Scarcity also gives us an excuse to get on with it.
— Sohrab Vossoughi
This lead me to ask about making bold decisions during the design process, testing the resulting solutions and iterating until they achieved specific goals. My personal understanding of the process was that the design should be massaged for as long as possible until the product achieved the client’s goals. My discussion with Sohrab revealed that, contrary to the idealistic nature of the design process, a project’s design is never going to be perfect or complete. As a result, the designer shouldn’t hesitate to make bold decisions when the time is right. These decisions are the ones that spur innovation and creativity. These decisions are the ones that will take the product to new heights and result in unique offerings that surpass a designer’s competitors. The never-ending evolution of the design process is about refinement and understanding. No matter how hard we work the design process will always be a work in progress; something that needs to be effectively communicated at all times. Designing is about learning, and learning will never stop.

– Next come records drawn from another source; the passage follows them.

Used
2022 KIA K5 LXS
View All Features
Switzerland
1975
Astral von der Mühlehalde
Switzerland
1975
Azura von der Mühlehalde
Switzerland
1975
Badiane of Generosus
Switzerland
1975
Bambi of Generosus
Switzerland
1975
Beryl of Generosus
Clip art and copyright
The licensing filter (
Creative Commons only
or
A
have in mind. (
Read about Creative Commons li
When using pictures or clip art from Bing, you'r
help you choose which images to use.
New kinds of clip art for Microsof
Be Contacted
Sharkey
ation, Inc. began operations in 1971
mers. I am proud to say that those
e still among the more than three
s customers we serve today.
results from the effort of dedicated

[…] scarcity forces us to be genuinely creative.
— Sohrab Vossoughi
Finally, I brought up the idea of creating a process to accurately reflect this endless process of discovery and change. Sohrab’s advice here was what I took most to heart: there is no one process. Instead, he suggests, redesign the process with every new project you take on. I struggled with this concept at first, but having given it further thought, I’ve realized the genius that lies behind what he said. Design is an incessant endeavour. Its expectations, limitations and means of execution are equally relentless. This means that the designer must continue to refine their understanding of the design process indefinitely. There is no final goal, there is no perfect answer. Designers must become as fluid and adaptable as the design process itself, and it is only once you’ve reached this understanding that you’ll be able to design effectively every single time.

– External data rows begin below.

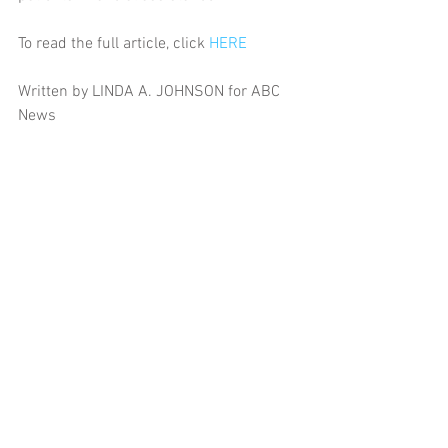
To read the full article, click 
HERE
Written by LINDA A. JOHNSON for ABC 
News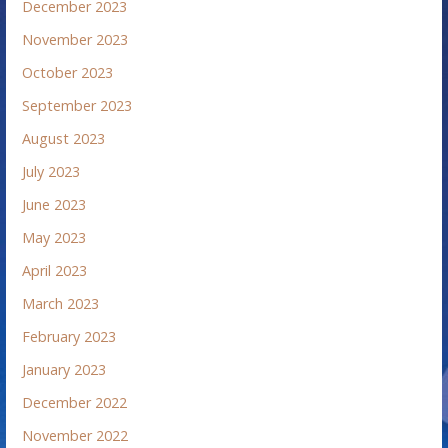
December 2023
November 2023
October 2023
September 2023
August 2023
July 2023
June 2023
May 2023
April 2023
March 2023
February 2023
January 2023
December 2022
November 2022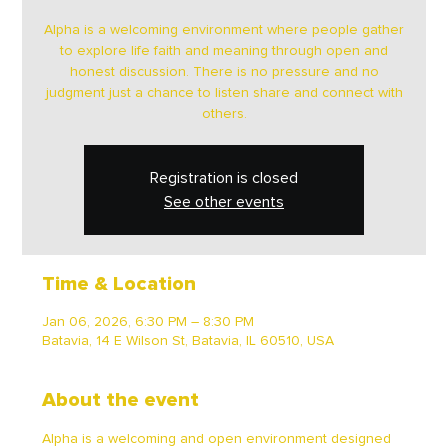
Alpha is a welcoming environment where people gather
to explore life faith and meaning through open and
honest discussion. There is no pressure and no
judgment just a chance to listen share and connect with
others.
Registration is closed
See other events
Time & Location
Jan 06, 2026, 6:30 PM – 8:30 PM
Batavia, 14 E Wilson St, Batavia, IL 60510, USA
About the event
Alpha is a welcoming and open environment designed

I’ll admit, it’s an odd way to think about my career. As a designer, I’m never going to have all the answers. As a designer, I’m never going to have a single process. As a designer, I will eventually learn to adapt with the speed and skill I need to react to design’s most challenging mutations. Until then, my goal should never be to seek the be-all, end-all solution, because there’s never going to be one. Every design I create must be a fluid, organic way of understanding the world around me. Each experience I have is going to change my understanding of a particular user, and this, in turn, will change the respective solution in ways that I might not have considered. I’m very excited to reach this point in my career, because it is only then that I will be producing my highest quality of work. For now, I’m going to strive to adapt to the best of my ability. I’m going to stop obsessing over the nature of an answer and I’m going to focus my effort and skill on setting the correct expectations and educating both clients and my team members about the intangible nature and incredible value of perpetual design.